[Bug analyzer/109365] Double delete yields -Wanalyzer-use-after-free instead of -Wanalyzer-double-free

["vultkayn at gcc dot gnu.org" <gcc-bugzilla@gcc.gnu.org>]

https://gcc.gnu.org/bugzilla/show_bug.cgi?id=109365

--- Comment #6 from Benjamin Priour <vultkayn at gcc dot gnu.org> ---
(In reply to David Malcolm from comment #5)
> (In reply to Benjamin Priour from comment #4)
> > (In reply to Benjamin Priour from comment #3)
> 
> Here's a link to the reproducer:
>   https://godbolt.org/z/Wa3fqjrTK
> with the fields renamed to avoid reusing the name "a".
> 
> 
> > [...snip...]
> > > 
> > > 
> > >   <bb 3> :
> > >   *a.0_11 ={v} {CLOBBER};
> > >   operator delete (a.0_11, 8);
> > >
> > [...snip...] 
> > >
> > > Entry statement of bb3 is the one actually detected as
> > > -Wanalyzer-double-free.
> > 
> > Given the above IPA, we cannot just ignore the assignment statement, as it
> > could really be an injurious statement, not just a pre-deallocation
> > statement at it is now.
> 
> Ths assignment statement:
>   *a.0_11 ={v} {CLOBBER};
> is a "clobber", which is a special-case of assignment, generated by the
> frontends when something is going out of scope, or becoming invalid.
> 
> We could potentially just special-case such ass
> 

Wouldn't considering "clobber" as a trigger for double-delete also lead to many
false positives ?
I'm not yet 100% familiar with and when this "clobber" appears.

[...snip...]

> > 
> > struct A
> > {
> >   ...
> >   ~A() {}
> > }
> > 
> > ...
> > 
> > <bb 3> :
> >   A::~A (a.0_12);
> >   operator delete (a.0_12, 8);
> >  
> > 
> > The warnings stay the same, though it is now more reliable to check for a
> > destructor call, instead any random single assignment.
> 
> There's a sense in which it does make sense to complain about
> use-after-delete in the destructor (when the destructor is non-empty): the
> memory is being accessed after deletion.  Maybe this case would make more
> sense to the user?  (albeit being rather verbose)
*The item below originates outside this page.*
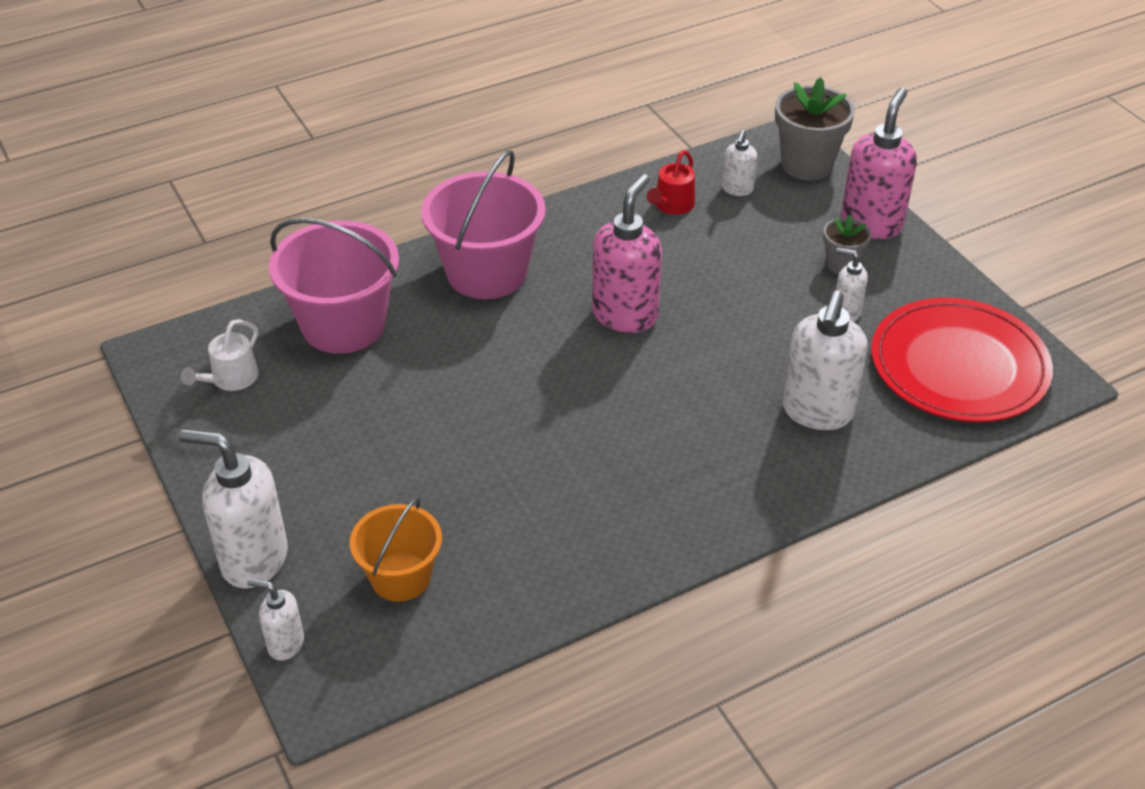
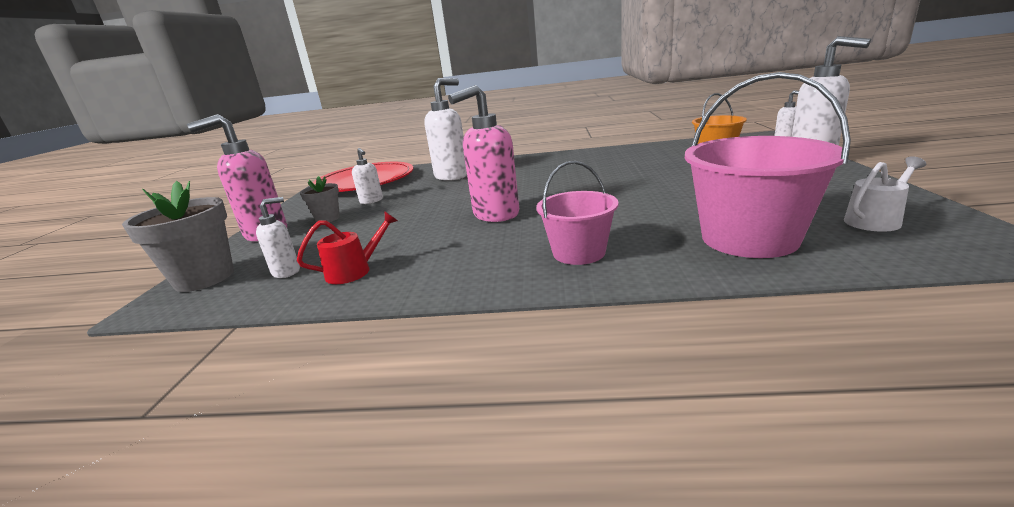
camera: 145 degrees left, 20 degrees down
(486, 272) = (579, 252): pink bucket -> pink bucket, size x0.61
I believe in the case of a non-empty destructor, "double-delete" would be more
on point than "use-after-delete", as ultimately the issue is the second call to
delete. "double-delete" immediately warns about the actual issue, whereas if
the first "delete" is not as obvious as in the above test case, a
"use-after-delete" might confuse the user.

"use-after-delete" could mislead the user to believe there is something wrong
with their destructor, although only their double delete is.